Connect to the downloaded .ovpn profile in your OpenVPN client, then open a visible IP check. The country and IP do not have to match the source perfectly, but they should be different from your normal connection if the VPN tunnel is active.

If the IP did not change, disconnect and inspect the client log. Common causes are authentication prompts, blocked UDP traffic, stale remote hosts or a profile that connects without routing default traffic.

Step 2: check DNS resolvers

A DNS leak happens when domain lookups leave the VPN path. On Windows, check adapter DNS settings or use ipconfig /all. On Linux, check NetworkManager, resolvectl status or your resolver configuration. On Android, use a DNS leak testing app or browser test after the VPN is connected.

Some OpenVPN configs push DNS servers, while others do not. If DNS still points to your ISP, office network or router, use a trusted resolver in the VPN client or operating system before relying on the connection.

Step 3: check WebRTC and browser behavior

Browsers can expose network information through WebRTC or extensions. If your browser shows local addresses or inconsistent IP results after connecting, disable WebRTC exposure, test in a clean browser profile and repeat the IP and DNS checks.

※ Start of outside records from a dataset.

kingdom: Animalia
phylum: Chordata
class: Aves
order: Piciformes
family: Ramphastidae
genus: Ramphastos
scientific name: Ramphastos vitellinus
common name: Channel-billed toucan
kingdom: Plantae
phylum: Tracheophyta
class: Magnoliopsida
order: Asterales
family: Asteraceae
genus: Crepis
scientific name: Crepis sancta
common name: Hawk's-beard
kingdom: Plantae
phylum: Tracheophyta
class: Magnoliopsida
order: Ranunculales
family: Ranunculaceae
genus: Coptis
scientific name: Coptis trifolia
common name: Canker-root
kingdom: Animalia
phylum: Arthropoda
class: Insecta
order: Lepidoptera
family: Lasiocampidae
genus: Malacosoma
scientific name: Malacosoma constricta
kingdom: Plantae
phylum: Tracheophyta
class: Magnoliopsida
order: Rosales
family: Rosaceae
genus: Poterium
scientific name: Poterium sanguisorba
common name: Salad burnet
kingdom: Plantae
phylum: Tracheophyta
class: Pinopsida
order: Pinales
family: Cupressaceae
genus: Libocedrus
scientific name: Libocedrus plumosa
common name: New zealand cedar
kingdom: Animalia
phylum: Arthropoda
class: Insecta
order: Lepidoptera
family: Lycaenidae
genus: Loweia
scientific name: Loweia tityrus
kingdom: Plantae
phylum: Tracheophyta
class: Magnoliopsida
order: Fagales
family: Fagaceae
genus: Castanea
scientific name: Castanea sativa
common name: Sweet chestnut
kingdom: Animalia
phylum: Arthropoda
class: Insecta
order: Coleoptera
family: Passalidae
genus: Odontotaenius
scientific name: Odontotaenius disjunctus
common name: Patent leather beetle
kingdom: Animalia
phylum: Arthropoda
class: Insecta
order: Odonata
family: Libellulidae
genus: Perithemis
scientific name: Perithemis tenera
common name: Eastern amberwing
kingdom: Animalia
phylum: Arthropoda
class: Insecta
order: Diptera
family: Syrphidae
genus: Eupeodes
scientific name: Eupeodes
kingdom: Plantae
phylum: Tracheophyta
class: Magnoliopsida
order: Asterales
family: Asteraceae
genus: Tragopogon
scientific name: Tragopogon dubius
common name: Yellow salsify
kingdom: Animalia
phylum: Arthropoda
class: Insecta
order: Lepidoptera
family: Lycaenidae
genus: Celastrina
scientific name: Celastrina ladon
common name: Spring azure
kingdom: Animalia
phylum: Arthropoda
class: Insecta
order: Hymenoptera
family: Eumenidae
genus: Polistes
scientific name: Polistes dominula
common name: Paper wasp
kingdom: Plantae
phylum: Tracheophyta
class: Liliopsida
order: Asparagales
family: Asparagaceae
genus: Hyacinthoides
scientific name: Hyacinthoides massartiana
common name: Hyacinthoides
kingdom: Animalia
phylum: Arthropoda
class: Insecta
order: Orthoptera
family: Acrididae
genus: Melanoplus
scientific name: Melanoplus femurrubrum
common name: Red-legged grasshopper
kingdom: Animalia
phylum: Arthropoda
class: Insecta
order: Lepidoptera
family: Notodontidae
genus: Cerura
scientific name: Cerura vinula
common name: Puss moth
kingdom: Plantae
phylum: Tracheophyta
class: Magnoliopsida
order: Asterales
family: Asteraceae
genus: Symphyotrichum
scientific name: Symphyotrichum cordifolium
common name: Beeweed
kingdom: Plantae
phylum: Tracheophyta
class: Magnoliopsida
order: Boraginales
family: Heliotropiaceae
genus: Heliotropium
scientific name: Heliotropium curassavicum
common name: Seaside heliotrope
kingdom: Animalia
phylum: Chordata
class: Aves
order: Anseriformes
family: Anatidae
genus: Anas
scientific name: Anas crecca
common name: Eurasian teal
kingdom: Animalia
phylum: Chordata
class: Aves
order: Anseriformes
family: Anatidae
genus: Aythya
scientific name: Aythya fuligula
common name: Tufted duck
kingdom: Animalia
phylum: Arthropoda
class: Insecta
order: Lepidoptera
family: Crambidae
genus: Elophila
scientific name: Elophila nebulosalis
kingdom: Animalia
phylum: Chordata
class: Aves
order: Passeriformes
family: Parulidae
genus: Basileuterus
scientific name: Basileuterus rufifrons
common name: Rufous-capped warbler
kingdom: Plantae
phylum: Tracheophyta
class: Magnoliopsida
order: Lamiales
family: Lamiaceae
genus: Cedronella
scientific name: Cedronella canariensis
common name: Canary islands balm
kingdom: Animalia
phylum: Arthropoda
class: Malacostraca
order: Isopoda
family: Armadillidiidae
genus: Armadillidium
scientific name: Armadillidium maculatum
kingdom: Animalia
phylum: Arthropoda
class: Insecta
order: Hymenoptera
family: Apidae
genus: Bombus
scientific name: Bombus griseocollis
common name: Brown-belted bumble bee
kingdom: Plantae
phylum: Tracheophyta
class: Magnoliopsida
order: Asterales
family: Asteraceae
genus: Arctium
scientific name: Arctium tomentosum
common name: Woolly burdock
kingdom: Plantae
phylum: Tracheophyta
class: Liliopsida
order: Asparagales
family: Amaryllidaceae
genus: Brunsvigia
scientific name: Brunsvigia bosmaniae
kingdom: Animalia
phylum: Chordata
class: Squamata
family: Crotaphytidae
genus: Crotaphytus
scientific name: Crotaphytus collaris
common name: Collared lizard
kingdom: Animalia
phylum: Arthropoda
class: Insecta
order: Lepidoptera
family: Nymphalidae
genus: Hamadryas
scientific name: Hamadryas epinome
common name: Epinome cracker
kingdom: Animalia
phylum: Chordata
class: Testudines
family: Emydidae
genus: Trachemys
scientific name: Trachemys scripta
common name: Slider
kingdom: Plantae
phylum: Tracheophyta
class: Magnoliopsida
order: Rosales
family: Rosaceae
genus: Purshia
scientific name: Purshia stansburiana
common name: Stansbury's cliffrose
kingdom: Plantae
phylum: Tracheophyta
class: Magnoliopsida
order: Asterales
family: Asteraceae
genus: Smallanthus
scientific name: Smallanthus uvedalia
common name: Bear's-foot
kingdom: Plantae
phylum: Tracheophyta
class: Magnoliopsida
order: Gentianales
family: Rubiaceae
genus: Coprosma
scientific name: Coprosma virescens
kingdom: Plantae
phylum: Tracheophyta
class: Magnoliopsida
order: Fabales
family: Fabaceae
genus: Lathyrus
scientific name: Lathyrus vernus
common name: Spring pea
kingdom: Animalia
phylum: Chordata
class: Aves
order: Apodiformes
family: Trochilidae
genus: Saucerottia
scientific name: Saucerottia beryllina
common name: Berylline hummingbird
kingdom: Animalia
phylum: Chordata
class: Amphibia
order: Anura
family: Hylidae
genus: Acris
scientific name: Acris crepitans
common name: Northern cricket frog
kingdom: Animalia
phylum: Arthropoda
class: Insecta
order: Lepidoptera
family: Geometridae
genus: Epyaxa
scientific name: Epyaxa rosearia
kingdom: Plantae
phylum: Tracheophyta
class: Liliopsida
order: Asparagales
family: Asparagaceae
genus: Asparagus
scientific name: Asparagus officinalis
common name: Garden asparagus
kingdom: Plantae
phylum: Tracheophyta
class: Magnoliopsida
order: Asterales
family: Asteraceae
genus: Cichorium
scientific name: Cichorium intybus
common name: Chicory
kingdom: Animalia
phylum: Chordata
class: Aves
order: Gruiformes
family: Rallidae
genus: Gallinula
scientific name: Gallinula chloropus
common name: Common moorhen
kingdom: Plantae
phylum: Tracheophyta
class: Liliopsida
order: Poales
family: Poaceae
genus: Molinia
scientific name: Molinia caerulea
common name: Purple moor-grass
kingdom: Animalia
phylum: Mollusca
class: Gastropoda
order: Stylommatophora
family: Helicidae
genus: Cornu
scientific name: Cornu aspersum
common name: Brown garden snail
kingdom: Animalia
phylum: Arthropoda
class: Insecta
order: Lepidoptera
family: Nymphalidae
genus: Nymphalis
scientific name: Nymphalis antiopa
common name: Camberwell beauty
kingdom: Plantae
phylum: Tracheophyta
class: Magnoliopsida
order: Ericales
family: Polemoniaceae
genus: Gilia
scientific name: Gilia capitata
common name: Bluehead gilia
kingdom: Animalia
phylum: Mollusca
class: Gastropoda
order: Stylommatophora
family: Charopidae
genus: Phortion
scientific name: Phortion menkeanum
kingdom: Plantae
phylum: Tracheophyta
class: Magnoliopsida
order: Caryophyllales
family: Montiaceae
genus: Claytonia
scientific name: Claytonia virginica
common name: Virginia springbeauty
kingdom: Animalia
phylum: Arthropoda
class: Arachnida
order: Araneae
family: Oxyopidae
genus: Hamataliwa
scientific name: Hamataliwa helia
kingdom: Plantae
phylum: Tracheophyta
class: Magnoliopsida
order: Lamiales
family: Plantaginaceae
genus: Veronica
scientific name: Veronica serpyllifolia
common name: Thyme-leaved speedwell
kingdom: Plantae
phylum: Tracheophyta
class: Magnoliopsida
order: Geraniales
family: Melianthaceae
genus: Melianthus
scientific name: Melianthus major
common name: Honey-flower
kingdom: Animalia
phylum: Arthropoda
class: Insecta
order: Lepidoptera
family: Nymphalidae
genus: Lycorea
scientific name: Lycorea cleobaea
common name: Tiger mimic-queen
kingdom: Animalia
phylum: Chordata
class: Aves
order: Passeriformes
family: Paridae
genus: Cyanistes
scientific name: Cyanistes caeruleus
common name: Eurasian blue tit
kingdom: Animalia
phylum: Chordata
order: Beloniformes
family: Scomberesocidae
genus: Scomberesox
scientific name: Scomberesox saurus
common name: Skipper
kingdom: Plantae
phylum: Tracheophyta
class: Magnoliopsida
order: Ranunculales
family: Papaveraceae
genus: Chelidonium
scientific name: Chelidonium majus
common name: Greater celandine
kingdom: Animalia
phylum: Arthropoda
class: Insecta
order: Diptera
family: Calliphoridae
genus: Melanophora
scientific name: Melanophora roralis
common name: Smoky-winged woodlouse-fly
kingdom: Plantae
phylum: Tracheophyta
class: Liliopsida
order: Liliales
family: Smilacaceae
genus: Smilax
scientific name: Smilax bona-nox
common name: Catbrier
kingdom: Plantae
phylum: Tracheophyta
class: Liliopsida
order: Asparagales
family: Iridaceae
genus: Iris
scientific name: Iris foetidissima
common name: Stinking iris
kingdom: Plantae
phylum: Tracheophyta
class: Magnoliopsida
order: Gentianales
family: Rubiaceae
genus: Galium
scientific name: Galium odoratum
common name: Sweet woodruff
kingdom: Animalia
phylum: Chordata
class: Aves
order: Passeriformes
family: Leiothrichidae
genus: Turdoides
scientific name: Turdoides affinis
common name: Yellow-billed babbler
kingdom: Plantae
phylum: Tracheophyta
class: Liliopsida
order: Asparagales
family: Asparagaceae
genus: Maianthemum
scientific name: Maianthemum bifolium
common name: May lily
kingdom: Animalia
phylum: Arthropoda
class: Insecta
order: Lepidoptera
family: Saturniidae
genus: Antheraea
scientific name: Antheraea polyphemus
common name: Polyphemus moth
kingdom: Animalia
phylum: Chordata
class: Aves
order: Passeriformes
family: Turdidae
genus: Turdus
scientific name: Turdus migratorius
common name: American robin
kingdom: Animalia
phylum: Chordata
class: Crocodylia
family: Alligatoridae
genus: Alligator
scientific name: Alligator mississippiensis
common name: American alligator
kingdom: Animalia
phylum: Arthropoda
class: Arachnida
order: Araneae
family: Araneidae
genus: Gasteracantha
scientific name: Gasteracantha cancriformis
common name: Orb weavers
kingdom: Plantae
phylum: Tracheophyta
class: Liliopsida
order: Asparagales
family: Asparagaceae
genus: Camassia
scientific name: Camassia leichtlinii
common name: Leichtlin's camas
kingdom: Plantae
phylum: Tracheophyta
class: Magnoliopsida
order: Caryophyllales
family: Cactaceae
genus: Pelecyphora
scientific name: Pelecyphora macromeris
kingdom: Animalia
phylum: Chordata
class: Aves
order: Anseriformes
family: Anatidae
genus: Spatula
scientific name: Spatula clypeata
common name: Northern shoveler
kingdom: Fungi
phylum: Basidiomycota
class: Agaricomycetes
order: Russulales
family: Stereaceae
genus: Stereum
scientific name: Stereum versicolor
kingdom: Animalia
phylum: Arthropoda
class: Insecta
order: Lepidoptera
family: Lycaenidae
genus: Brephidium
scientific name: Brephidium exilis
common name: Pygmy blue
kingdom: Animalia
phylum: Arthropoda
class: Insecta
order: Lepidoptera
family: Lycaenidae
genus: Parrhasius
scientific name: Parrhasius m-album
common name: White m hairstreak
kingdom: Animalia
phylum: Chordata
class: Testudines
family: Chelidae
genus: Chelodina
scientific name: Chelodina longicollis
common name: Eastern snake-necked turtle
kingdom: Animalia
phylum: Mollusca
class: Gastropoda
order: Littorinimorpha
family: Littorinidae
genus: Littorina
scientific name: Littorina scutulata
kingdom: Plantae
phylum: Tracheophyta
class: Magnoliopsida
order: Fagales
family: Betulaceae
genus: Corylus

Public VPN endpoints are best treated as temporary routes for low-risk tasks. Avoid banking, private work sessions and identity-heavy accounts on unknown public servers even when the DNS checks look clean.

Quick checklist

  • Connect to the VPN and confirm that your public IP changed.
  • Check DNS resolver output before opening sensitive sites.
  • Disable or restrict WebRTC if local addresses appear.
  • Prefer fresh OpenVPN rows with measured speed and latency.
  • Disconnect and retest when a public server becomes slow or unstable.

Related VPN safety pages

Frequently asked questions

What is a DNS leak after VPN connection?
It means domain lookups still use a resolver outside the VPN path, which can reveal browsing metadata even when your visible IP changes.
Do OpenVPN configs always prevent DNS leaks?
No. DNS behavior depends on the profile, client, operating system and network settings. Always test after connecting.
Should I use public VPN servers for sensitive accounts?
No. Public VPN endpoints are third-party systems and should be used for low-risk testing or temporary routing only.